* _WHAT YOU HAVE TO DO_
In the reflection on watching Mass online, reproduce the passage starting at "The priest’s homily" and ending at "house for it!", word for word.

* _READING TEXT_
====================

The priest’s homily spoke to me about our shared sacrifice … as a community of believers separated from one another for a time, for the sake of the greater community.
I realized how much I longed to receive the Eucharist when the priest invited those of us watching the Mass to pray the Spiritual Communion prayer. Unfortunately, Steve and I couldn’t pray it. I could not remember where I tucked away the prayer for safekeeping. I chose not to get up and search the house for it!

After Mass, Steve and I agreed that the experience fulfilled our need — to celebrate our faith in community, albeit a really small one. But I felt disappointed about missing out on Spiritual Communion. A quick search uncovered the prayer, tucked inside a cabinet in the kitchen. Steve and I prayed the prayer together. Then I retrieved my 2020 “Workbook for Lectors, Gospel Readers, and Proclaimers of the Word” to read Matthew’s Gospel and the commentary that accompanied it.

Matthew’s Gospel account of the passion, death and resurrection of Jesus echoed the Hebrew prophets, who used cosmic upheaval and heavenly portents to reveal divine control and majesty, one of the workbook’s authors said. Now we’re experiencing earthly upheaval and realizing how much more we depend on God’s presence in our lives.
Steve and I will continue to attend Mass online but look forward to the day when we get up off the couch and into the pews to celebrate with our faith community.

====================

[Records taken from a dataset]
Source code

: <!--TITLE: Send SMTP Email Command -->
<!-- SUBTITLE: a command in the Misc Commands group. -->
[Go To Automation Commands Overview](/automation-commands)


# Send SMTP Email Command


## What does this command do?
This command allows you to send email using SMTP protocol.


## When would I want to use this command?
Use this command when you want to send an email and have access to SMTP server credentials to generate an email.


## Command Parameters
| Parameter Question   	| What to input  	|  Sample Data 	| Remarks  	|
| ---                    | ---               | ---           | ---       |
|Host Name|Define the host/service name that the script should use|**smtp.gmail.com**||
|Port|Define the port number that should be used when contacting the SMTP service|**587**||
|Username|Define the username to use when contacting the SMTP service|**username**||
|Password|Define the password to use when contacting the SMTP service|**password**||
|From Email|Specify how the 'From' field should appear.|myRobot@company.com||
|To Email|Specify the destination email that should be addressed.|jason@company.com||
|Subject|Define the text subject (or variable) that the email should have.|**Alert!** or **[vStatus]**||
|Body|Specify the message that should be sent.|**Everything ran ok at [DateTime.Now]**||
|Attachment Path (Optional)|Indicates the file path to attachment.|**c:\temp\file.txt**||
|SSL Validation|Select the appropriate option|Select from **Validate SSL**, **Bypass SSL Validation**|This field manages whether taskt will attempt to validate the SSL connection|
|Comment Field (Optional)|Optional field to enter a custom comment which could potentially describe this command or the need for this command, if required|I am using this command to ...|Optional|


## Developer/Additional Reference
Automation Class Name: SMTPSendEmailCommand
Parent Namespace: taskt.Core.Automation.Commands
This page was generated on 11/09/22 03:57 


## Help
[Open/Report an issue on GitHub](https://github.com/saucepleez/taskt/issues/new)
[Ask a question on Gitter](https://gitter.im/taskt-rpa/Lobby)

====================

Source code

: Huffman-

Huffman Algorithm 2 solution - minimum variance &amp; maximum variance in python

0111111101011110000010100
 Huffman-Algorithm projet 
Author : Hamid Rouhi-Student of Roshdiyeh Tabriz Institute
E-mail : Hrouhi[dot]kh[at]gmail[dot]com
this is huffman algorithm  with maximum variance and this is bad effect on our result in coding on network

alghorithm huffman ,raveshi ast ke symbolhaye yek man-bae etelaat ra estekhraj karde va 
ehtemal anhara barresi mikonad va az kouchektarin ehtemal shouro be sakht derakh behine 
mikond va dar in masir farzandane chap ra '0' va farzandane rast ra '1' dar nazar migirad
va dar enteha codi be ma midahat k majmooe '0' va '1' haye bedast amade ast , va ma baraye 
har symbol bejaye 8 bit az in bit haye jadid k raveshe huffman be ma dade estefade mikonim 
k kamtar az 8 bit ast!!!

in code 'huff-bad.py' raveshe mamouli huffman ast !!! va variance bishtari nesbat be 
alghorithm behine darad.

====================

* _COMPLETED TASK_
The priest’s homily spoke to me about our shared sacrifice … as a community of believers separated from one another for a time, for the sake of the greater community.
I realized how much I longed to receive the Eucharist when the priest invited those of us watching the Mass to pray the Spiritual Communion prayer. Unfortunately, Steve and I couldn’t pray it. I could not remember where I tucked away the prayer for safekeeping. I chose not to get up and search the house for it!